*** Opening of Supplied data ***

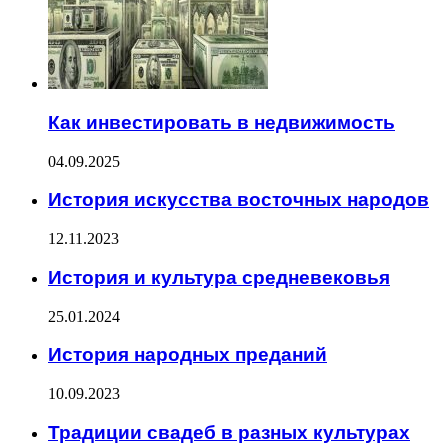
Как инвестировать в недвижимость
04.09.2025
История искусства восточных народов
12.11.2023
История и культура средневековья
25.01.2024
История народных преданий
10.09.2023
Традиции свадеб в разных культурах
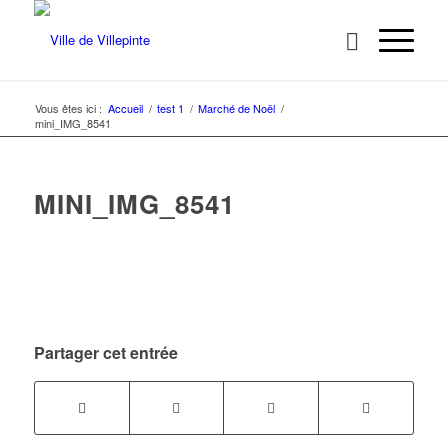
Vous êtes ici :
Accueil
/
test 1
/
Marché de Noël
/
mini_IMG_8541
MINI_IMG_8541
Partager cet entrée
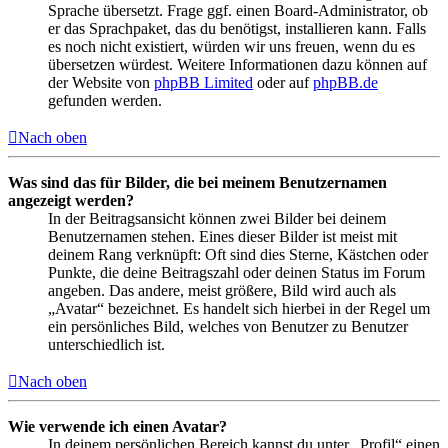
Sprache übersetzt. Frage ggf. einen Board-Administrator, ob
er das Sprachpaket, das du benötigst, installieren kann. Falls
es noch nicht existiert, würden wir uns freuen, wenn du es
übersetzen würdest. Weitere Informationen dazu können auf
der Website von
phpBB Limited
oder auf
phpBB.de
gefunden werden.
Nach oben
Was sind das für Bilder, die bei meinem Benutzernamen
angezeigt werden?
In der Beitragsansicht können zwei Bilder bei deinem
Benutzernamen stehen. Eines dieser Bilder ist meist mit
deinem Rang verknüpft: Oft sind dies Sterne, Kästchen oder
Punkte, die deine Beitragszahl oder deinen Status im Forum
angeben. Das andere, meist größere, Bild wird auch als
„Avatar“ bezeichnet. Es handelt sich hierbei in der Regel um
ein persönliches Bild, welches von Benutzer zu Benutzer
unterschiedlich ist.
Nach oben
Wie verwende ich einen Avatar?
In deinem persönlichen Bereich kannst du unter „Profil“ einen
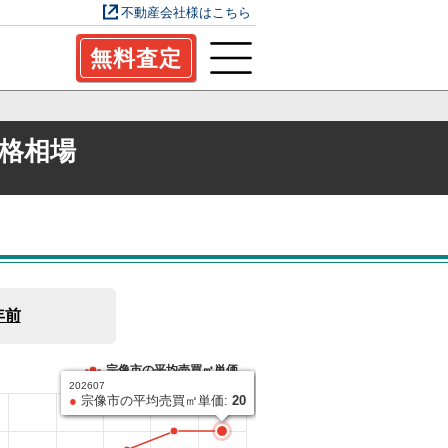
不動産会社様はこちら
無料査定
格相場
年前
宗像市の平均売買㎡単価
202607
●
宗像市の平均売買㎡単価:
20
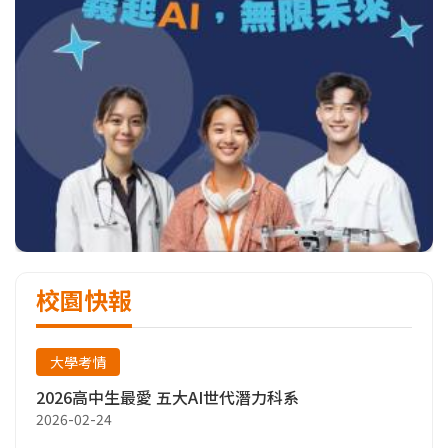
校園快報
大學考情
2026高中生最愛 五大AI世代潛力科系
2026-02-24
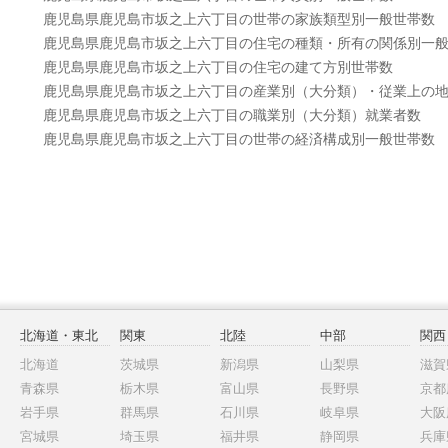
鹿児島県鹿児島市坂之上六丁目の世帯の家族類型別一般世帯数
鹿児島県鹿児島市坂之上六丁目の住宅の種類・所有の関係別一
鹿児島県鹿児島市坂之上六丁目の住宅の建て方別世帯数
鹿児島県鹿児島市坂之上六丁目の産業別（大分類）・従業上の
鹿児島県鹿児島市坂之上六丁目の職業別（大分類）就業者数
鹿児島県鹿児島市坂之上六丁目の世帯の経済構成別一般世帯数
北海道・東北
関東
北陸
中部
関西
北海道
茨城県
新潟県
山梨県
滋賀
青森県
栃木県
富山県
長野県
京都
岩手県
群馬県
石川県
岐阜県
大阪
宮城県
埼玉県
福井県
静岡県
兵庫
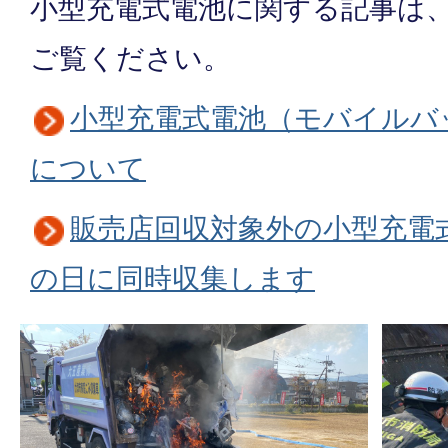
小型充電式電池に関する記事は
ご覧ください。
小型充電式電池（モバイルバ
について
販売店回収対象外の小型充電
の日に同時収集します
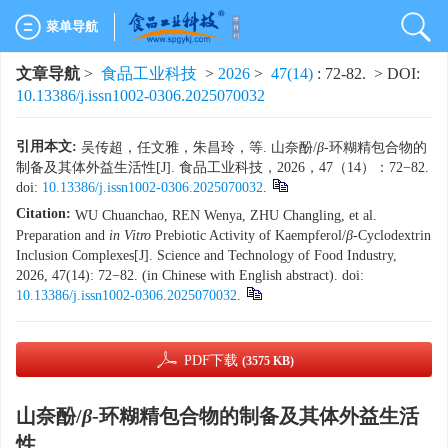
菜单导航
文章导航
>
食品工业科技
>
2026
>
47(14)
: 72-82.
> DOI:
10.13386/j.issn1002-0306.2025070032
引用本文:
吴传超，任文雅，朱昌玲，等. 山奈酚/
β
-环糊精包合物的
制备及其体外益生活性[J]. 食品工业科技，2026，47（14）：72−82.
doi:
10.13386/j.issn1002-0306.2025070032
.
Citation:
WU Chuanchao, REN Wenya, ZHU Changling, et al.
Preparation and
in Vitro
Prebiotic Activity of Kaempferol/
β
-Cyclodextrin
Inclusion Complexes[J]. Science and Technology of Food Industry,
2026, 47(14): 72−82. (in Chinese with English abstract). doi:
10.13386/j.issn1002-0306.2025070032
.
PDF下载
(3575 KB)
山奈酚/
β
-环糊精包合物的制备及其体外益生活
性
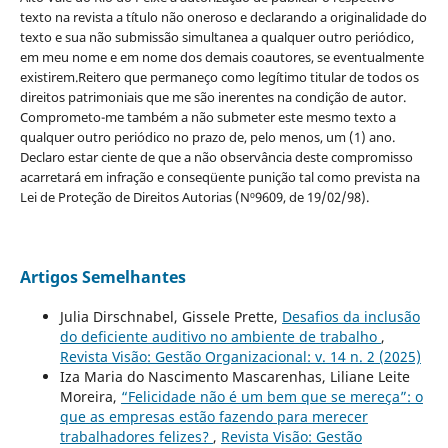
texto na revista a título não oneroso e declarando a originalidade do
texto e sua não submissão simultanea a qualquer outro periódico,
em meu nome e em nome dos demais coautores, se eventualmente
existirem.Reitero que permaneço como legítimo titular de todos os
direitos patrimoniais que me são inerentes na condição de autor.
Comprometo-me também a não submeter este mesmo texto a
qualquer outro periódico no prazo de, pelo menos, um (1) ano.
Declaro estar ciente de que a não observância deste compromisso
acarretará em infração e conseqüente punição tal como prevista na
Lei de Proteção de Direitos Autorias (Nº9609, de 19/02/98).
Artigos Semelhantes
Julia Dirschnabel, Gissele Prette,
Desafios da inclusão
do deficiente auditivo no ambiente de trabalho
,
Revista Visão: Gestão Organizacional: v. 14 n. 2 (2025)
Iza Maria do Nascimento Mascarenhas, Liliane Leite
Moreira,
“Felicidade não é um bem que se mereça”: o
que as empresas estão fazendo para merecer
trabalhadores felizes?
,
Revista Visão: Gestão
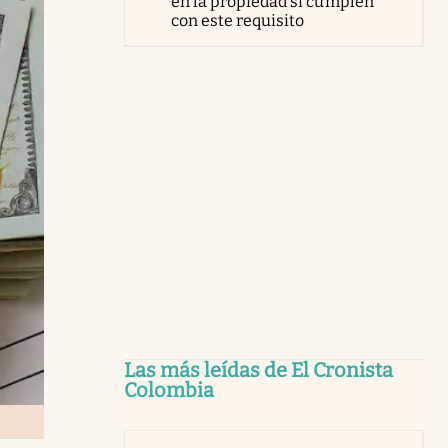
en la propiedad si cumplen
con este requisito
Las más leídas de El Cronista
Colombia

*** Close of Supplied data ***

_What to do_. Substitute "Profilbild" for every "Avatar" in the lines from the one with "Sprache übersetzt. Frage" to the one with "In deinem persönlichen", and give back only those lines, otherwise unchanged.

_Expected output_.
Sprache übersetzt. Frage ggf. einen Board-Administrator, ob
er das Sprachpaket, das du benötigst, installieren kann. Falls
es noch nicht existiert, würden wir uns freuen, wenn du es
übersetzen würdest. Weitere Informationen dazu können auf
der Website von
phpBB Limited
oder auf
phpBB.de
gefunden werden.
Nach oben
Was sind das für Bilder, die bei meinem Benutzernamen
angezeigt werden?
In der Beitragsansicht können zwei Bilder bei deinem
Benutzernamen stehen. Eines dieser Bilder ist meist mit
deinem Rang verknüpft: Oft sind dies Sterne, Kästchen oder
Punkte, die deine Beitragszahl oder deinen Status im Forum
angeben. Das andere, meist größere, Bild wird auch als
„Profilbild“ bezeichnet. Es handelt sich hierbei in der Regel um
ein persönliches Bild, welches von Benutzer zu Benutzer
unterschiedlich ist.
Nach oben
Wie verwende ich einen Profilbild?
In deinem persönlichen Bereich kannst du unter „Profil“ einen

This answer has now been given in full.